Takayasu arteritis (TAK) is a rare inflammatory disease that affects large blood vessels, primarily targeting the aorta and its major branches. However, its etiology remains unknown. Although TAK is reported worldwide, it has a higher prevalence among women of Asian descent. Here, we report a rare case of TAK diagnosed 50 years after the onset of initial symptoms in a 76-year-old Japanese woman. The patient initially experienced numbness in her left upper extremities, followed by loss of consciousness. She had occasionally experienced difficulties with blood pressure measurements during routine medical examinations since the age of 20 years. Several months before admission, she had experienced visual darkening during physical activity and orthostatic dizziness that resolved with recumbency. Laboratory test results, including complete blood count, liver and renal function, C-reactive protein levels, and electrolyte levels, were within the normal limits. Computed tomography angiography (CTA) revealed stenosis of the bilateral subclavian arteries and the left common and internal carotid arteries, along with prominent collateral circulation, suggesting TAK. Given the substantial risk associated with corticosteroid-based therapy, we initiated treatment with aspirin and atorvastatin. After discharge, infliximab was started at 200 mg for three doses and then increased to a dose of 300 mg (5 mg/kg) every six weeks. Orthostatic symptoms markedly improved after the sixth infusion. Dizziness did not worsen during follow-up. Annual follow-up CTA and carotid ultrasonography showed no arterial stenosis progression. This case report reveals that despite normal inflammatory marker levels, vascular stenosis of the carotid and subclavian arteries may cause dizziness that can be improved with infliximab therapy. Cases of TAK with marked progression despite normal inflammatory marker levels have been reported. Although the reversibility of vascular stenosis remains uncertain, infliximab therapy considerably improved dizziness and orthostatic symptoms. In patients with unexplained dizziness and orthostatic symptoms, large-vessel vasculitis, such as TAK, should be considered in the differential diagnosis, even in the absence of elevated inflammatory markers.

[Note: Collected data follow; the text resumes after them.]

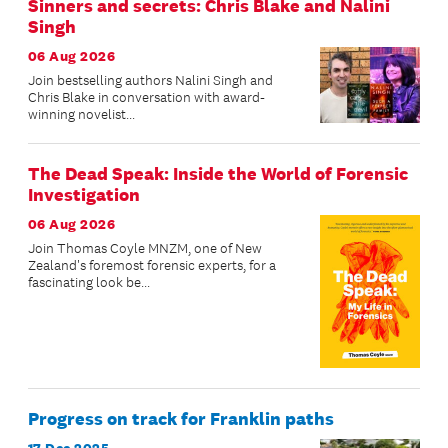
Sinners and secrets: Chris Blake and Nalini
Singh
06 Aug 2026
Join bestselling authors Nalini Singh and
Chris Blake in conversation with award-
winning novelist...
The Dead Speak: Inside the World of Forensic
Investigation
06 Aug 2026
Join Thomas Coyle MNZM, one of New
Zealand's foremost forensic experts, for a
fascinating look be...
Progress on track for Franklin paths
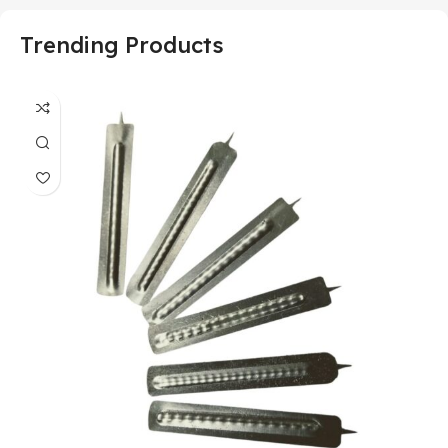
Trending Products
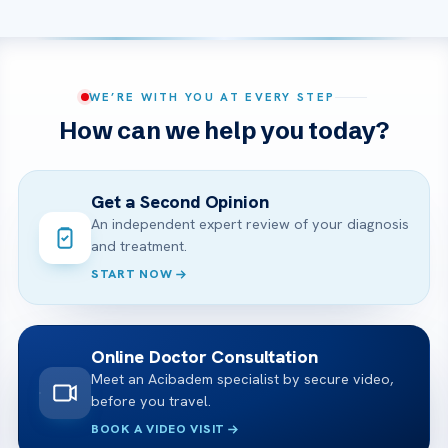
WE’RE WITH YOU AT EVERY STEP
How can we help you today?
Get a Second Opinion
An independent expert review of your diagnosis
and treatment.
START NOW
Online Doctor Consultation
Meet an Acibadem specialist by secure video,
before you travel.
BOOK A VIDEO VISIT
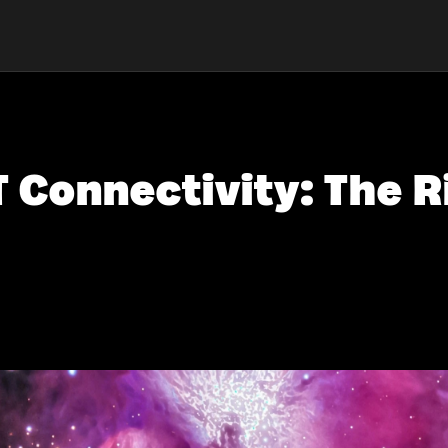
T Connectivity: The R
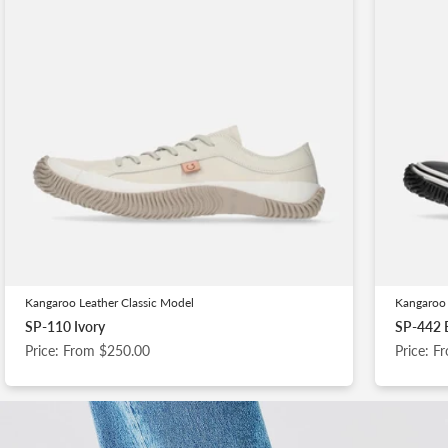
Kangaroo Leather Classic Model
Kangaroo 
SP-110 Ivory
SP-442 
Price: From $250.00
Price: 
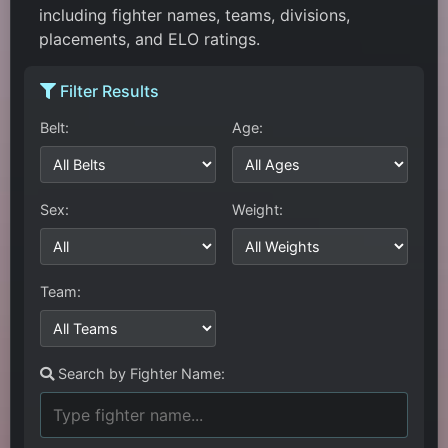
including fighter names, teams, divisions,
placements, and ELO ratings.
Filter Results
Belt:
Age:
Sex:
Weight:
Team:
Search by Fighter Name:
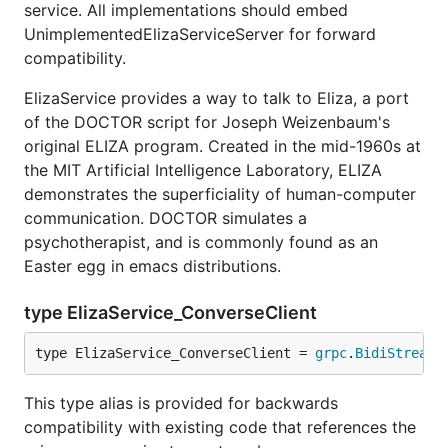
service. All implementations should embed
UnimplementedElizaServiceServer for forward
compatibility.
ElizaService provides a way to talk to Eliza, a port
of the DOCTOR script for Joseph Weizenbaum's
original ELIZA program. Created in the mid-1960s at
the MIT Artificial Intelligence Laboratory, ELIZA
demonstrates the superficiality of human-computer
communication. DOCTOR simulates a
psychotherapist, and is commonly found as an
Easter egg in emacs distributions.
type ElizaService_ConverseClient
type ElizaService_ConverseClient = 
grpc
.
BidiStreami
This type alias is provided for backwards
compatibility with existing code that references the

高安动脉炎(TAK)是一种罕见的炎症性疾病,主要累及大血管,以主动脉及其主要分支为主要病变部位。然而,其病因尚不清楚。尽管TAK在世界各地均有报道,但在亚洲裔女性中患病率较高。在此,我们报告一例罕见的TAK病例,该病例为一名76岁的日本女性,在初始症状出现50年后才得以确诊。患者最初出现左上肢麻木,随后意识丧失。自20岁起,她在常规体检时偶尔会出现血压测量困难。入院前几个月,她在体力活动时出现视力模糊,直立性头晕,平卧后症状缓解。实验室检查结果,包括全血细胞计数、肝肾功能、C反应蛋白水平和电解质水平,均在正常范围内。计算机断层扫描血管造影(CTA)显示双侧锁骨下动脉及左侧颈总动脉和颈内动脉狭窄,伴有明显的侧支循环,提示TAK。鉴于基于皮质类固醇的治疗存在重大风险,我们开始使用阿司匹林和阿托伐他汀进行治疗。出院后,开始使用英夫利昔单抗,初始剂量为200mg,共三剂,然后每六周增加至300mg(5mg/kg)。第六次输注后,直立性症状明显改善。随访期间头晕未加重。每年的随访CTA和颈动脉超声检查显示动脉狭窄无进展。 本病例报告显示,尽管炎症标志物水平正常,但颈动脉和锁骨下动脉的血管狭窄可能导致头晕,而英夫利昔单抗治疗可改善这种症状。已有报道称,尽管炎症标志物水平正常,但TAK仍有明显进展的病例。虽然血管狭窄的可逆性尚不确定,但英夫利昔单抗治疗显著改善了头晕和直立性症状。对于原因不明的头晕和直立性症状患者,即使炎症标志物未升高,在鉴别诊断中也应考虑大动脉血管炎,如TAK。